Monrovia – President-elect George Weah is yet to start the formation of his government, in fact, he’s yet to be sworn into office, but FrontPageAfrica has reliably learned that the Senate has already decided to reject nominations of persons with dual citizenship.
Report by Henry Karmo, [email protected]
The Senate’s decision, according to sources within the Capitol, is intended to avoid people who have sworn oath of allegiance to other countries from holding positions of trust in the new government.
“We cannot continue to confirm people whose loyalty is to America; this was a mistake we have made over the years and we want to correct those wrongs. We will write the President-elect and inform him of this decision so he can take the necessary measures.
“You appoint and confirm people who have dual citizenship and at the end of the day we realize serious austerity – people taking money to pay for their mortgages in America. They don’t have loyalty to country,” our legislative source said.
According to him, the Senate is taking very seriously like never before the scrutiny of presidential nominations for positions in government.
FrontPageAfrica gathered that the Senate was embarrassed by series of query over the nationality of the Chairman of the National Elections Commission, Cllr. Jerome Korkoya, when many protests were staged for his resignation before the conduct of the elections.

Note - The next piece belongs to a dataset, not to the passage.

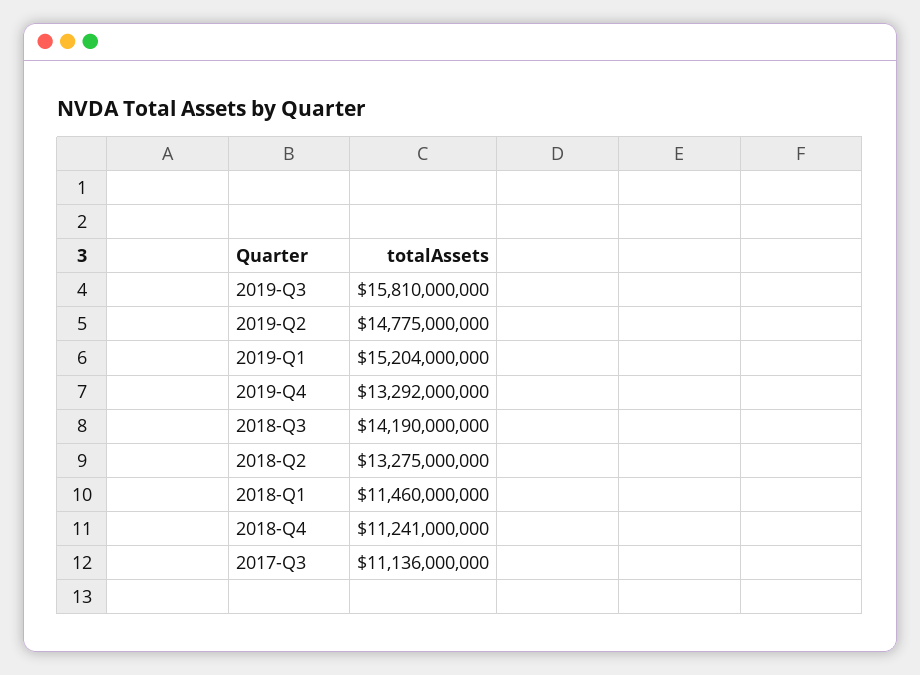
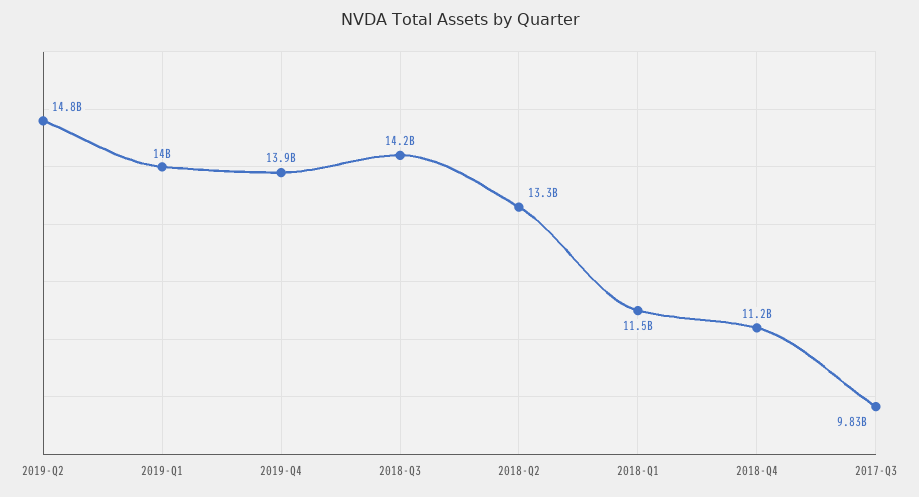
2019-Q3: 15810000000 -> none
2019-Q1: 15204000000 -> 14000000000
2019-Q4: 13292000000 -> 13900000000
2017-Q3: 11136000000 -> 9830000000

The Senate, according to the source, also referenced the appointment of Ellen Corkrum who once served as Managing Director of the Liberia Airport Authority (LAA) and her fiance, Melvin Johnson.
The pair were allegedly involved in squandering thousands of dollars of Liberian tax payers money and absconded to the United States.

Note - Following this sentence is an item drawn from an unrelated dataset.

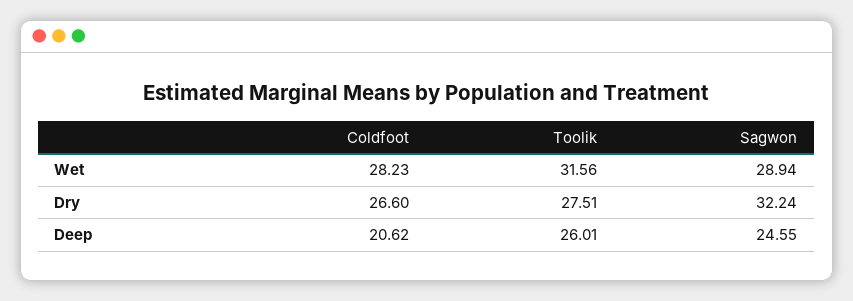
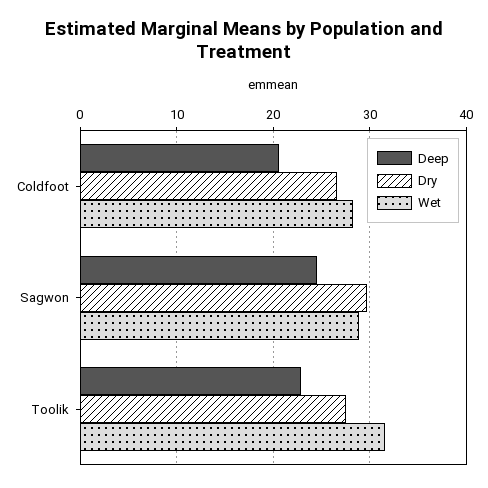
Dry, Sagwon: 32.24 -> 30
Deep, Toolik: 26.01 -> 23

Corkrum, one of the diaspora Liberians brought in the country by President Ellen Johnson Sirleaf under the canopy of contributing her quota to the national revival drive, mysteriously left the country in a bid to escape the Liberian government indictment against her in July 2013.
She was indicted for theft of property and economic sabotage in line with a deal that was intended to revamp the country’s lone international airport (Robert International Airport) devastated by the civil war.
The government mounted sustained and relentless efforts to have Madam Corkrum and her boyfriend (Johnson) extradited to Liberia, relying on a reported extradition treaty with the US, to face trial.
Bringing the alleged culprits back to Liberia on the strength of the ‘extradition treaty’ became a hotly debated issue across the country, with the Liberian justice authorities publicly stating that they had filed an extradition request to the US government through the Department of State and that negotiations were in the advanced stage to consummate the arrangement.
However, legal minds counter-argued the government’s claims and questioned the veracity of any existing treaty between the two nations.
To date, Corkrum is yet to face justice for her alleged act.